SHORT PROBLEM: Could you copy out these lines word for word, starting with the line containing "scientific name: Fragaria vesca" and going on through the line containing "common name: California broomrape"?

DATA TO USE:
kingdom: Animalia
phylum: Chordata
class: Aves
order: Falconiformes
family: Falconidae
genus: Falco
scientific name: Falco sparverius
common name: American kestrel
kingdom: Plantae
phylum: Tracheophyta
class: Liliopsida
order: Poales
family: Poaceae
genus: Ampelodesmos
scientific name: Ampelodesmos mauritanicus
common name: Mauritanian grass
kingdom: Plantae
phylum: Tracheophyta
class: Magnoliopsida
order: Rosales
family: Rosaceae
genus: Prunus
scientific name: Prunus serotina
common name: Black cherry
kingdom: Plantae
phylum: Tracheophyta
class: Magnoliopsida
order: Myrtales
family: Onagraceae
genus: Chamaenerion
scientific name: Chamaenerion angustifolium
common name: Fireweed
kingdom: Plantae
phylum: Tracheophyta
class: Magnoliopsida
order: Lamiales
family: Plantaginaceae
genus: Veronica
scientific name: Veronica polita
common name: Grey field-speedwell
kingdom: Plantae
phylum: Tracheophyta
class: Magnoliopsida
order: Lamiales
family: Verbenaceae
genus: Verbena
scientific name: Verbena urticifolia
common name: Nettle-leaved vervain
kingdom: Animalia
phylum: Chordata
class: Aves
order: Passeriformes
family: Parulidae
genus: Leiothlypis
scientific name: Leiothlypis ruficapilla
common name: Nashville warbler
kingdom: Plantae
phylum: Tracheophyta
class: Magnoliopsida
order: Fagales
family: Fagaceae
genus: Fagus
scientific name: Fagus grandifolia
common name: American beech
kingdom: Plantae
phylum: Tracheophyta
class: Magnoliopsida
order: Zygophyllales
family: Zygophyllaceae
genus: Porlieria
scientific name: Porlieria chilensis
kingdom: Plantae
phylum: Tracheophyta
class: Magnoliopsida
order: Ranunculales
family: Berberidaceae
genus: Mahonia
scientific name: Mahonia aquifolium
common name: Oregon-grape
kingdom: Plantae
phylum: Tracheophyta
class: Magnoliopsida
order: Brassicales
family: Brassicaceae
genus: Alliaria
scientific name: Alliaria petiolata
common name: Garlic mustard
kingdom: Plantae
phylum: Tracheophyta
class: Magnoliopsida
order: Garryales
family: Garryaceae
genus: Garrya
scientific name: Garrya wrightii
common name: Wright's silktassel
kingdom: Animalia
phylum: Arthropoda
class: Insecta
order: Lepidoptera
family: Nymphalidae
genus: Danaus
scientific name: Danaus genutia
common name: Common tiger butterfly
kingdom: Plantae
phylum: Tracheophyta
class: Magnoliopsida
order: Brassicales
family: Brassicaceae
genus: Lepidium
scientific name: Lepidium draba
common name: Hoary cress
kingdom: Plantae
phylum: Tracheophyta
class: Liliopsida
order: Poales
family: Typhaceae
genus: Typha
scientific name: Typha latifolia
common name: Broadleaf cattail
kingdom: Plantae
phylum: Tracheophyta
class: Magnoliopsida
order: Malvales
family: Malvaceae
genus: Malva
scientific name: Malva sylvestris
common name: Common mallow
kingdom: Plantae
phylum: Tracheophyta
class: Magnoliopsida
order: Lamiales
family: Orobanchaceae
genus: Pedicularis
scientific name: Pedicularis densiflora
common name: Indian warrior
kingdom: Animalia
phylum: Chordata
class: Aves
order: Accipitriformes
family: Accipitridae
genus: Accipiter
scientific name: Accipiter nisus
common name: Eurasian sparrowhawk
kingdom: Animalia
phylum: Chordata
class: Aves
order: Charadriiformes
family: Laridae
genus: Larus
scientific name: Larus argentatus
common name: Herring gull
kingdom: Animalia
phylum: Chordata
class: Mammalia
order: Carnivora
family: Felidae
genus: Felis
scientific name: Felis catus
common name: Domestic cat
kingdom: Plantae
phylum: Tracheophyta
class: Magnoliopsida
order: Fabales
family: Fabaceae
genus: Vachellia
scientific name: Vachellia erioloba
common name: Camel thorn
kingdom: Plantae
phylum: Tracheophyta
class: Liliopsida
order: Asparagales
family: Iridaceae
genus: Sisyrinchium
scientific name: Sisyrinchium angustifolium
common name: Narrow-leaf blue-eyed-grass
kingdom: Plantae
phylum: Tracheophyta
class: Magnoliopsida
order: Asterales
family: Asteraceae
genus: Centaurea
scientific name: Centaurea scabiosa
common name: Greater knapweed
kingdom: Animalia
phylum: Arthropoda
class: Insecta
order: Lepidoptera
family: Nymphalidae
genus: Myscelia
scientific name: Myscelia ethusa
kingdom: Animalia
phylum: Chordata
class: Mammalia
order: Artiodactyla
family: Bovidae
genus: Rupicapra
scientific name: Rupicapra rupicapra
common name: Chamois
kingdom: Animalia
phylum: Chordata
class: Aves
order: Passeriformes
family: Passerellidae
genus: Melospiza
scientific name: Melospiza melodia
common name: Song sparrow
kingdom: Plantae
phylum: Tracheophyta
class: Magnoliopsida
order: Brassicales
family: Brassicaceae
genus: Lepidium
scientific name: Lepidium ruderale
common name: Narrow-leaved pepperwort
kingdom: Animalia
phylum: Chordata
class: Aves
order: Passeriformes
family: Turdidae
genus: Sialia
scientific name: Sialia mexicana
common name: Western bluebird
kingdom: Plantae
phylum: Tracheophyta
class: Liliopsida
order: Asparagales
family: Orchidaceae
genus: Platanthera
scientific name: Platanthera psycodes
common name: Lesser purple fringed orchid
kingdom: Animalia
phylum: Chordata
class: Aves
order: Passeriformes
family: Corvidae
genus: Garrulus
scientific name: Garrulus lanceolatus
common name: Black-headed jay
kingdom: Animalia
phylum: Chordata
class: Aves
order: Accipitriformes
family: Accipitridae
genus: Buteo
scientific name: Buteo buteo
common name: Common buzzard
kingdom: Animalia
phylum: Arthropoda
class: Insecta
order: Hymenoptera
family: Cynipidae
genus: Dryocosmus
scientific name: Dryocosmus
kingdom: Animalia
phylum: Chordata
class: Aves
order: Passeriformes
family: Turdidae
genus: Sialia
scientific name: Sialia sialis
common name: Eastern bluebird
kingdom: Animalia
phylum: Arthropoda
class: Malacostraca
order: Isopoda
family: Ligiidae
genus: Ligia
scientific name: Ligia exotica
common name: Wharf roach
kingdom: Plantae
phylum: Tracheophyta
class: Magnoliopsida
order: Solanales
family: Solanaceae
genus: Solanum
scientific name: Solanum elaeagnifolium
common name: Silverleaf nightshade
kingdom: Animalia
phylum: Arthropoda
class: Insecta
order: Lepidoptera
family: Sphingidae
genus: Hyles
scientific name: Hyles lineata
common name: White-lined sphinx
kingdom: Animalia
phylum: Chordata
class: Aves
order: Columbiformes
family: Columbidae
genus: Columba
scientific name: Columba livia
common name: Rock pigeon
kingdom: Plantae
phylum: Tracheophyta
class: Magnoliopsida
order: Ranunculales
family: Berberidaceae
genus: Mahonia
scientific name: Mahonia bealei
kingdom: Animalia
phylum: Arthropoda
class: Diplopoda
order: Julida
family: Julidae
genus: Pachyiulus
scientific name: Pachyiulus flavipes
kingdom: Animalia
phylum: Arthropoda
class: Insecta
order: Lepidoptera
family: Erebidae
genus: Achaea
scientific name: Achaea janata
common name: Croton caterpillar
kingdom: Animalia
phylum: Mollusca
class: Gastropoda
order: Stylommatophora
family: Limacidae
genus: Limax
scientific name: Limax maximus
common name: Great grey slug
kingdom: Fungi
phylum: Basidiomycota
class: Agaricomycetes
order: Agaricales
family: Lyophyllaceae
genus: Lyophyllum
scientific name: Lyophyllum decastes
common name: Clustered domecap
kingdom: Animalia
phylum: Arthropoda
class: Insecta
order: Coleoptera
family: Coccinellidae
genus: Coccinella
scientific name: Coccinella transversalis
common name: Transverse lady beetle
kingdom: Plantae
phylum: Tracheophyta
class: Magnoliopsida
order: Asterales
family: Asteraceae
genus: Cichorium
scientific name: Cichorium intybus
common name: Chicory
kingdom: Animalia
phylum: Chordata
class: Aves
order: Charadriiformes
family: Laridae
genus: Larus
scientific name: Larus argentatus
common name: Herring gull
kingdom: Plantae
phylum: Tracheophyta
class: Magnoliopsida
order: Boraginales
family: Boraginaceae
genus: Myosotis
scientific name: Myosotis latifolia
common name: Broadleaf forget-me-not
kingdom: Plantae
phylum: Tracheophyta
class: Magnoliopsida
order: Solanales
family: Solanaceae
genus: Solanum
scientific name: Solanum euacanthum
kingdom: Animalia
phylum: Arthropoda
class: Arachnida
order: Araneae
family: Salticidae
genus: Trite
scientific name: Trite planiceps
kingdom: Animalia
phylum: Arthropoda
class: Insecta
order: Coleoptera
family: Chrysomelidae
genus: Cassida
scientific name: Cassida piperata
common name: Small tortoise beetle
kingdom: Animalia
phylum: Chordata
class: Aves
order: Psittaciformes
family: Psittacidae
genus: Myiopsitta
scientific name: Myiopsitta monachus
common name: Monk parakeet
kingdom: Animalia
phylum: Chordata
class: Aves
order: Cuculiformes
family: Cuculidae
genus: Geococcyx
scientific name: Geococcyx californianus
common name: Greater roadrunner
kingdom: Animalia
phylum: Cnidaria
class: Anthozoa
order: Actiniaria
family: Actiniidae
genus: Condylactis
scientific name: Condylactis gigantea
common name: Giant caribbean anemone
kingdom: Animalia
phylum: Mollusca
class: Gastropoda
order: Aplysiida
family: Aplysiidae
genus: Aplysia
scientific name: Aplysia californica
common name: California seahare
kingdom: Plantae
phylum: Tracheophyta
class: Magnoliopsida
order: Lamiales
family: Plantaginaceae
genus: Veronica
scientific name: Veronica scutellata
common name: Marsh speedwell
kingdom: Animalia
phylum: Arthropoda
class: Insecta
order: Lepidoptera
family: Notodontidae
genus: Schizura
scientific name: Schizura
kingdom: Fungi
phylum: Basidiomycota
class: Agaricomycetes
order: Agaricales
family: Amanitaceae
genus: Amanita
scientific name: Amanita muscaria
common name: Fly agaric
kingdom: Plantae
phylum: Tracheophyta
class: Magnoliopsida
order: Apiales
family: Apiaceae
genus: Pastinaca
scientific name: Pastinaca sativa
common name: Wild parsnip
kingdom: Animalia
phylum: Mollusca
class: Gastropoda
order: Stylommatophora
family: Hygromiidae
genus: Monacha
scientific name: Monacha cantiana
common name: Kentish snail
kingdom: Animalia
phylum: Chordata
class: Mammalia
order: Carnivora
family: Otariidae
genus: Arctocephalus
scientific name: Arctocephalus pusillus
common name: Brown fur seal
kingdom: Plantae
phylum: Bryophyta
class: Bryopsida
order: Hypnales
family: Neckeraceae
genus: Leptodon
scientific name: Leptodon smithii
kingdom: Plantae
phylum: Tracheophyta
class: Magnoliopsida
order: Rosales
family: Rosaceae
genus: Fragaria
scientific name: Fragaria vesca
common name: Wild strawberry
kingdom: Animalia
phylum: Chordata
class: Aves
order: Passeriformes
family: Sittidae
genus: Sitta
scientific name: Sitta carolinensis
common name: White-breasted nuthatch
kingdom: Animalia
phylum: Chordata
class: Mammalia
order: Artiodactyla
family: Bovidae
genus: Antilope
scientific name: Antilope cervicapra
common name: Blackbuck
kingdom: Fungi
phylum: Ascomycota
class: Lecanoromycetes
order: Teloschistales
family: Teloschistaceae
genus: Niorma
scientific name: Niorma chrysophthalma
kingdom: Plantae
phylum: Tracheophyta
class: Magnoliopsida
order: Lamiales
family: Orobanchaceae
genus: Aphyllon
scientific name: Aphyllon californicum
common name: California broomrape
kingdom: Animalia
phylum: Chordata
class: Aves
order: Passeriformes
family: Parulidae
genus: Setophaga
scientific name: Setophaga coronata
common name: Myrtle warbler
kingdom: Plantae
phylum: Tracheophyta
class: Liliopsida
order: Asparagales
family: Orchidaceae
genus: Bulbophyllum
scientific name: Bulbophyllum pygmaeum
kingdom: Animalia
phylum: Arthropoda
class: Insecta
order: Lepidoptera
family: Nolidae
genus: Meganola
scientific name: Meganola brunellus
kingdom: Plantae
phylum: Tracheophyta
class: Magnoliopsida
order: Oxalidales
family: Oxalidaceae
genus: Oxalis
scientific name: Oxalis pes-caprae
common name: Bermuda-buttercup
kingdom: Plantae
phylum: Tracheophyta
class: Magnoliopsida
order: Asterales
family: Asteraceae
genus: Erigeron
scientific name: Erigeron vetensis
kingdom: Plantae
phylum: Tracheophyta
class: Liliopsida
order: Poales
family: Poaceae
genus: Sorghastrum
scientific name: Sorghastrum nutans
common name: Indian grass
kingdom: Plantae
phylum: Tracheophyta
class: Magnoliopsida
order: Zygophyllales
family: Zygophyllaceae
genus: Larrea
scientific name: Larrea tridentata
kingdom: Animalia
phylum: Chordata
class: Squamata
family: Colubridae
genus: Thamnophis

EXERCISE RESULT:
scientific name: Fragaria vesca
common name: Wild strawberry
kingdom: Animalia
phylum: Chordata
class: Aves
order: Passeriformes
family: Sittidae
genus: Sitta
scientific name: Sitta carolinensis
common name: White-breasted nuthatch
kingdom: Animalia
phylum: Chordata
class: Mammalia
order: Artiodactyla
family: Bovidae
genus: Antilope
scientific name: Antilope cervicapra
common name: Blackbuck
kingdom: Fungi
phylum: Ascomycota
class: Lecanoromycetes
order: Teloschistales
family: Teloschistaceae
genus: Niorma
scientific name: Niorma chrysophthalma
kingdom: Plantae
phylum: Tracheophyta
class: Magnoliopsida
order: Lamiales
family: Orobanchaceae
genus: Aphyllon
scientific name: Aphyllon californicum
common name: California broomrape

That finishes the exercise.